§ TO-DO ITEM: Write out the entries once more, exactly as they appear.

..........

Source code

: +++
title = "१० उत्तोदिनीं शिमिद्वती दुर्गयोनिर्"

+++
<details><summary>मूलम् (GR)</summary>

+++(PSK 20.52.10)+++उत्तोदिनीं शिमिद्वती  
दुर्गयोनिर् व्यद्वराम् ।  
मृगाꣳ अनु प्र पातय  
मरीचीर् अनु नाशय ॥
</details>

..........

§ EXERCISE ANSWER:
Source code

: +++
title = "१० उत्तोदिनीं शिमिद्वती दुर्गयोनिर्"

+++
<details><summary>मूलम् (GR)</summary>

+++(PSK 20.52.10)+++उत्तोदिनीं शिमिद्वती  
दुर्गयोनिर् व्यद्वराम् ।  
मृगाꣳ अनु प्र पातय  
मरीचीर् अनु नाशय ॥
</details>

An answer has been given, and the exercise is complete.